In questo post Carli Lloyd descrive nella sua esperienza di maternità confrontandolo con la sua vita da pallavolista. La regista statunitense ha raccontato nel suo blog “Show up with me” di come il corpo insegni che possiamo fidarci di lui, di noi, della vita, del cambiamento… perché tutto quello che serve c’è anche se non sempre è visibile e ogni cosa che c’è sa esattamente quale è la sua funzione, e a noi ogni tanto non ci resta che rilassarci e semplicemente lasciar fare.

 

Estratto dal blog di Carli Lloyd  – tradotto in italiano

“Il mio corpo è stato la mia casa per 31 anni. Per più di vent’anni, come un veicolo, mi è servito per perseguire la mia passione, giocare a pallavolo. È stato maltrattato e messo alla prova per più e più volte.

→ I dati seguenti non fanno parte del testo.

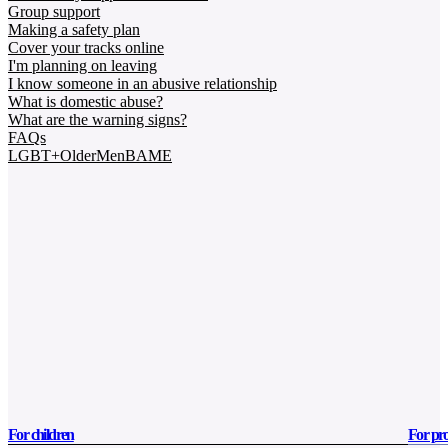
Group support
Making a safety plan
Cover your tracks online
I'm planning on leaving
I know someone in an abusive relationship
What is domestic abuse?
What are the warning signs?
FAQs
LGBT+
Older
Men
BAME
For children
For pro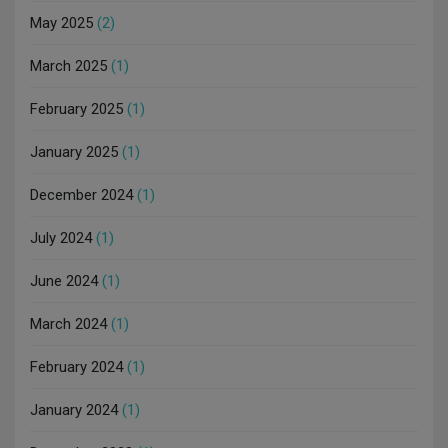
May 2025
(2)
March 2025
(1)
February 2025
(1)
January 2025
(1)
December 2024
(1)
July 2024
(1)
June 2024
(1)
March 2024
(1)
February 2024
(1)
January 2024
(1)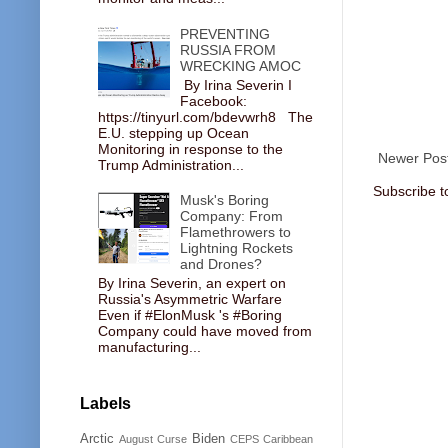
PREVENTING
RUSSIA FROM
WRECKING AMOC
By Irina Severin I
Facebook:
https://tinyurl.com/bdevwrh8 The
E.U. stepping up Ocean
Monitoring in response to the
Newer Pos
Trump Administration...
Subscribe t
Musk's Boring
Company: From
Flamethrowers to
Lightning Rockets
and Drones?
By Irina Severin, an expert on
Russia's Asymmetric Warfare
Even if #ElonMusk 's #Boring
Company could have moved from
manufacturing...
Labels
Arctic
Biden
August Curse
CEPS
Caribbean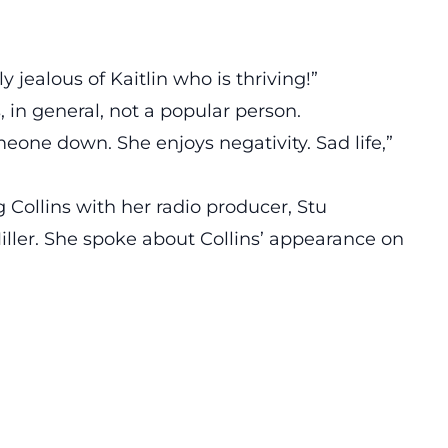
jealous of Kaitlin who is thriving!”
 in general, not a popular person.
eone down. She enjoys negativity. Sad life,”
 Collins with her radio producer, Stu
ller. She spoke about Collins’ appearance on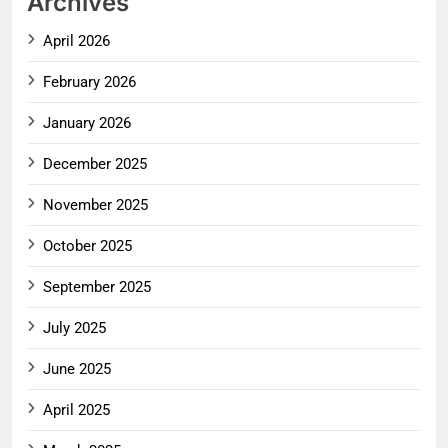
Archives
April 2026
February 2026
January 2026
December 2025
November 2025
October 2025
September 2025
July 2025
June 2025
April 2025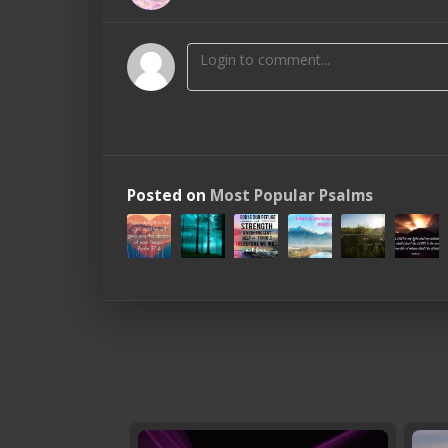
Posted on
Most Popular Psalms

Gli ultimi otto mesi sono stati diversi. Il mio corpo sta semplicemente facendo cose che sapeva già fare da solo. Cresce in posti dove non aveva mai fatto prima. Si espande, si assesta e provvede a tutte quelle cose essenziali per il piccolo essere umano che cresce dentro di me.

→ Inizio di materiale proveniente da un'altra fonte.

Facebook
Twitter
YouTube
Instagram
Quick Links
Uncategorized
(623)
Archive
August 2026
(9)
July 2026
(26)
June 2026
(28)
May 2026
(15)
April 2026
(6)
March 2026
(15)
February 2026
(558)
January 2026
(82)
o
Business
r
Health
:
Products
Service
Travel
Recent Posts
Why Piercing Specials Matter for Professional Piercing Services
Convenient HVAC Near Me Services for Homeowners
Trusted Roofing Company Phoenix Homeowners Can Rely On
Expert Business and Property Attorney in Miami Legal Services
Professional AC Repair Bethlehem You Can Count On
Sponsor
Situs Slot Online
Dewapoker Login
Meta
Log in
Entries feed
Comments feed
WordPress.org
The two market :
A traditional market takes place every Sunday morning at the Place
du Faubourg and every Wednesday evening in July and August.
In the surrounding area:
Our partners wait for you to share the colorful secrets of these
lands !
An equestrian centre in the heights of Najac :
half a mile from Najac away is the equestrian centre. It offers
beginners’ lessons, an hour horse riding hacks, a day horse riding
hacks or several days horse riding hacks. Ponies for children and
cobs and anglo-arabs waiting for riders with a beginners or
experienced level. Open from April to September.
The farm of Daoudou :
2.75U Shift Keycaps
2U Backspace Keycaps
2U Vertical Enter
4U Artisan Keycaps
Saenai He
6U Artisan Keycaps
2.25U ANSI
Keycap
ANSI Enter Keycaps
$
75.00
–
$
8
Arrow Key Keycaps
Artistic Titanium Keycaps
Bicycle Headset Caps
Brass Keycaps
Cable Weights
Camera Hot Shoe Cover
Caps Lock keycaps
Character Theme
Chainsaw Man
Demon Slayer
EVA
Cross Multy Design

La differenza tra la gravidanza e fare sport è che non sto chiedendo al mio corpo di fare nulla di tutto questo. Non è stato grazie a una richiesta, né grazie all’allenamento o alle ripetizioni o ad un modello da seguire, non gli è stato insegnato niente. Questo processo è successo senza che dovessi fare un singolo pensiero.

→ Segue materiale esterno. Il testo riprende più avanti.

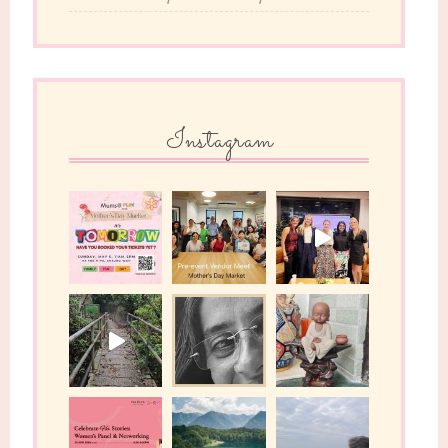
Instagram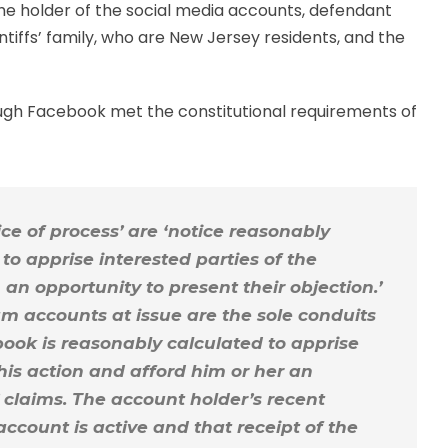
the holder of the social media accounts, defendant
tiffs’ family, who are New Jersey residents, and the
rough Facebook met the constitutional requirements of
ice of process’ are ‘notice reasonably
to apprise interested parties of the
n opportunity to present their objection.’
m accounts at issue are the sole conduits
book is reasonably calculated to apprise
his action and afford him or her an
’ claims. The account holder’s recent
account is active and that receipt of the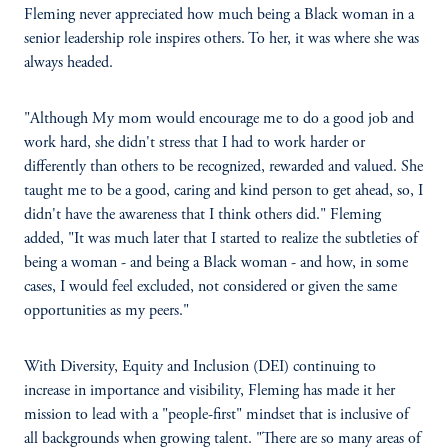
Fleming never appreciated how much being a Black woman in a
senior leadership role inspires others. To her, it was where she was
always headed.
"Although My mom would encourage me to do a good job and
work hard, she didn't stress that I had to work harder or
differently than others to be recognized, rewarded and valued. She
taught me to be a good, caring and kind person to get ahead, so, I
didn't have the awareness that I think others did." Fleming
added, "It was much later that I started to realize the subtleties of
being a woman - and being a Black woman - and how, in some
cases, I would feel excluded, not considered or given the same
opportunities as my peers."
With Diversity, Equity and Inclusion (DEI) continuing to
increase in importance and visibility, Fleming has made it her
mission to lead with a "people-first" mindset that is inclusive of
all backgrounds when growing talent. "There are so many areas of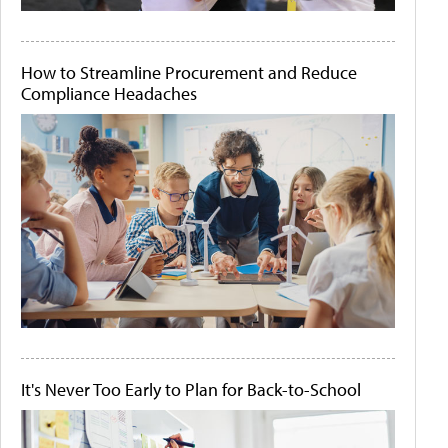
How to Streamline Procurement and Reduce
Compliance Headaches
It's Never Too Early to Plan for Back-to-School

Per quanto tutto questo sia bello, fenomenale e incredibile… mi ha anche messo molto alla prova. Ho dovuto rinunciare a qualsiasi tipo di controllo pensassi di avere sul mio fisico.

Penso che una delle sfide più grandi della gravidanza sia imparare ad accettare e ad adattarsi al cambiamento. Accettare che le cose potrebbero essere per sempre diverse per il mio corpo e adattarmi ai cambiamenti sarà la mia nuova normalità.

Durante questa “tirata finale” sto facendo del mio meglio per amare e accettare dove sono. Resistere al cambiamento e sperare che qualcosa vada diversamente da come va, è di gran lunga più pesante, emotivamente, mentalmente e fisicamente. Mentre invece sto scoprendo che permettere alla scomodità di esserci, testimoniandola senza giudicarla, mi fa sentire molto meglio.

Siamo qui caro corpo – per anni ti ho chiesto milioni di cose e ora tutto da solo, ti vedo fare cose miracolose.”